15/09/2011

Nos tempos das cartinhas

Houve um tempo em que o meio mais rápido de comunicação entre seres separados por léguas de distância era através de uma missiva, uma carta. Os mais jovens, com certeza, desconhecem o que vem a ser tal coisa. Vamos então ao insubstituível e insuperável dicionário. Lá está a definição de carta: "escrito que se envia a outrem com cumprimentos, pedido, ordens, notícias etc.; epístola, missiva".

O processo de envio de tal correspondência iniciava com a compra de papel adequado e de um envelope padrão.
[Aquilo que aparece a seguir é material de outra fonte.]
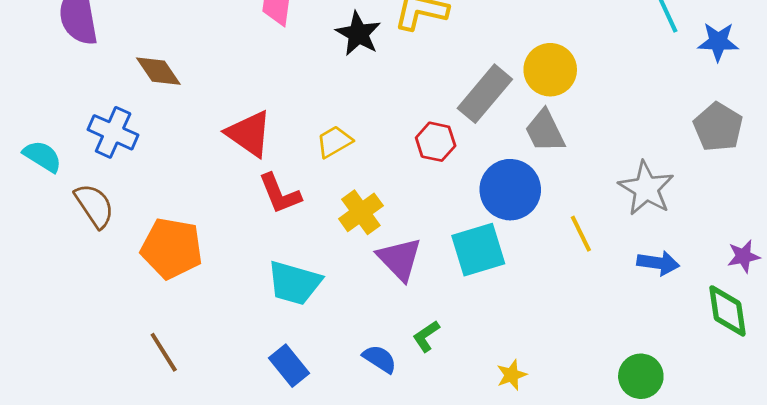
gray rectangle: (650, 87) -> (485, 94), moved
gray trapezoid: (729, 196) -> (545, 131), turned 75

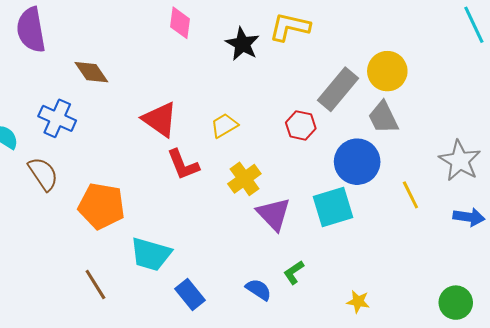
cyan trapezoid: (294, 283) -> (151, 254), moved
yellow star: (512, 375) -> (358, 302), turned 30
Depois, o escriba haveria de queimar os neurônios para escrever os seus sentimentos, suas apreensões, suas desconfianças, as notícias e os pedidos. Acabado o texto, normalmente após o amassamento de um bom número de folhas de papel, - descartadas por alguma impropriedade, algum borrão, algum arrependimento oportuno-, seguia-se o envelopamento, com o preenchimento do emitente e destinatário com seus endereços legíveis.
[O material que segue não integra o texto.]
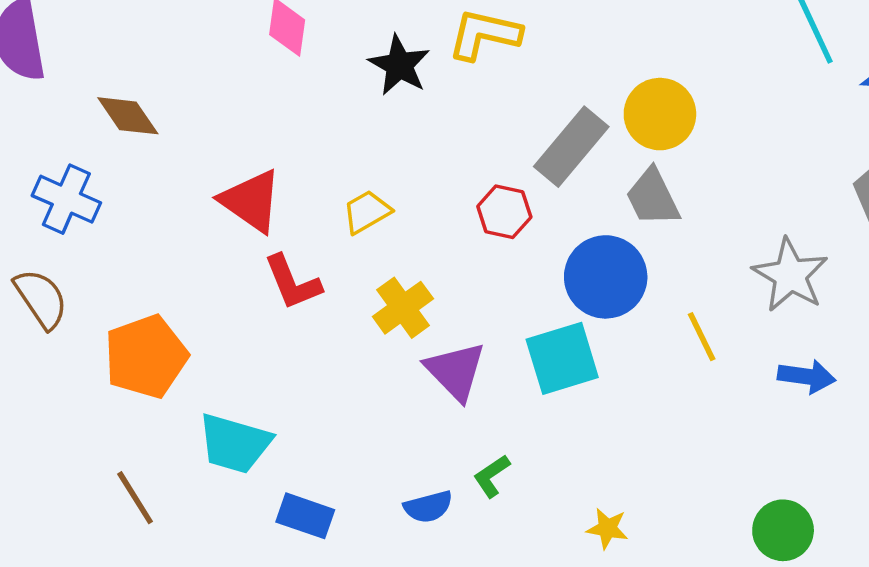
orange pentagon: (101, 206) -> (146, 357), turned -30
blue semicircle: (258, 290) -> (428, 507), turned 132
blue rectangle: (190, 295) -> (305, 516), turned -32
Tudo fechadinho, coladinho, era hora de ida até uma agência dos Correios. No local, um selo era comprado, prudentemente lambido na sua face colante e, depois, colado no local apropriado. Após era só esperar que as notícias quentinhas, os sentimentos fresquinhos ou a paixão alucinada viajasse por dias e dias seguidos até que a mão do carteiro entregasse a carta ao seu destinatário.
Não era muito incomum que as cartas, especialmente aquelas de amor, fossem interceptadas por terceiros visando cortar a comunicação entre os amantes, esfriando assim a relação, que naqueles tempos não era assim tórrida e intensa. Muitas jovens amadas, após o casamento arranjado pelo pai, tardiamente descobriam que a família em conluio havia providenciado no furto das missivas. Ali, nas cartas que não chegaram, encontravam-se, talvez, verdadeiras obras de arte, grandes produções amorosas de alguém que, do outro lado, sofria a dor do abandono, a frustração e o desencanto de um amor não correspondido.
Quantas palavras de amor desperdiçadas. Quantas juras de amor eterno que não se consolidaram pelo afastamento providenciado por quem não deveria e, moralmente, não poderia interferir. Quanta energia criadora reprimida pelo ato cruel e criminoso de cortar a comunicação daqueles que tanto se queriam.
Com o tempo, as cartas foram perdendo espaço. Outros meios mais rápidos de comunicação foram surgindo. O telegrama e o fonograma eram mais rápidos, econômicos e resumidos. Serviam mais para anunciar a morte de alguém, uma notícia curta do que para difundir palavras de amor.
O telefone, que chegou bem depois, revolucionou de maneira indelével este processo. Foi quem melhor cumpriu com o papel de intermediário da comunicação. As linhas levam para lá e para cá a voz dos amantes, com seus suspiros e seus longos silêncios. Os pais, então, perderam de vez a grandiosa chance que tinham de debelar uma paixão.
Agora tudo é rápido e rasteiro. Melhor que uma carta é um torpedo, um e-mail ou uma mensagem numa rede social. Porém, com toda essa pressa, carece espaço para a poesia e para a boa produção textual. Nem tudo é arrasador, nem tudo é desencanto, porém. A manifestação dos jovens contra a corrupção instalada no Brasil desde que Cabral por aqui chegou é um raro exemplo de uso eficaz da rede. Ver estes meninos gritando por um Brasil melhor é comovente. Mesmo que seus gritos já tenham sido superados por um bilhão de novas informações, resta o sentimento de que sempre é possível lançar palavras construtivas nesse meio asséptico e impessoal que é a internet.